By Torie Price
Staff Writer
IG: @torielprice
In the year 2000, the United States Centers for Disease Control and Prevention declared measles eradicated.
Before vaccines were readily available, measles killed, on average, 400 to 500 Americans every year, children being among the most vulnerable to succumb to their sickness. As of the past decades, cases of this infectious disease dwindled down as a result of improved education and readily available vaccines.
This was until the measles outbreak of 2025. Stemming from a Mennonite community in Gaines County, Texas, this measles outbreak had spread all over western Texas and into parts of New Mexico. The latest roles from the CDC have added Alaska, California, Georgia, Kentucky, New Jersey, New York City, and Rhode Island to the roster of jurisdictions with active measles cases. As of Feb. 26, measles has claimed its first victim since the last death on American soil associated with this virus in 2015.
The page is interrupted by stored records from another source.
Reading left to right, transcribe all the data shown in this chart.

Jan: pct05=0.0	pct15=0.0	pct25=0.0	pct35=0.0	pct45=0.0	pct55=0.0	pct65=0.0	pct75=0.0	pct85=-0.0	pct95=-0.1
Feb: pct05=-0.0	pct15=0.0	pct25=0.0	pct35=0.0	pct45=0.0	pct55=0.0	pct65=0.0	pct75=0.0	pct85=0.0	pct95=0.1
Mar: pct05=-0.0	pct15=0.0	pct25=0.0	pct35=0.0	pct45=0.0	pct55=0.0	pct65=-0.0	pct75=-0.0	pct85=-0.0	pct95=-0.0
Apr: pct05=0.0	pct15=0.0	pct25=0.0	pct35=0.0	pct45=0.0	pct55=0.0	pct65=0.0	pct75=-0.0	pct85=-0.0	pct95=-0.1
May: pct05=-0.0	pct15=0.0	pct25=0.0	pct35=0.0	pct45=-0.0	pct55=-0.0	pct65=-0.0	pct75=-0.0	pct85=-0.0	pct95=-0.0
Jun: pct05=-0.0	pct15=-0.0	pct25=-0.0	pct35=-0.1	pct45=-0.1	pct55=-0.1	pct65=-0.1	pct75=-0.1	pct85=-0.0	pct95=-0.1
Described as a “school-aged child” by the Texas Department of State Health Services, the deceased was hospitalized in Lubbock, Texas, a week before their death, where they tested positive for the measles virus. This child, like many of those who are infected, was not vaccinated. This death begs the question, what will the lack of vaccines among the general public lead to down the road? Will more “vintage viruses” make a vengeful comeback, or will this outbreak of preventable illness lead to the government-run health agencies creating plans to prevent future outbreaks?
Dr. Ellen Losew, a pediatrician serving the Hutchinson community for more than 20 years, sees the 2025 measles outbreak as not just a big issue in itself, but as a warning of what is possibly to come. With many people being increasingly more and more unwilling to listen to medical professionals’ opinions out of fear of “big pharma” being connected to a larger government conspiracy, many parents choose to not vaccinate themselves or their children.
Losew said that it is imperative to stay up to date with vaccinations, the MMR vaccine being one of the most important, as measles is the most contagious virus that modern medicine is aware of.
“Vaccines are safer than the diseases they try to prevent,” Losew said. “We are only a plane ride away from the next big outbreak.”
This is not to say that Americans should be uninformed about vaccines and simply follow their doctor’s orders without doing their due diligence to understand how a vaccine might affect their body, but “scientists study these things, and their work should not be overlooked.”
Losew said that parents want what’s best for their children, and parents who don’t vaccinate their children are doing so out of fear, in an attempt to do right by their children through their eyes. A past study conducted by Andrew Wakefield over the MMR vaccine claimed that there was a provable link between Autism Spectrum Disorder and the traditional MMR virus in comparison to Wakefield’s patented single ingredient MMR vaccine. Never before has this study been repeated and, in fact, has been disproven repeatedly, but nevertheless, the damage was done to the public’s perception of vaccines and their possible harm.
The resurgence of measles makes one wary as to if other “vintage vaccines” may make a comeback, and if the trend of children living life unvaccinated continues, how will the future generations cope with them? How will the world as we know it shift because of unwillingness to prevent preventable disasters?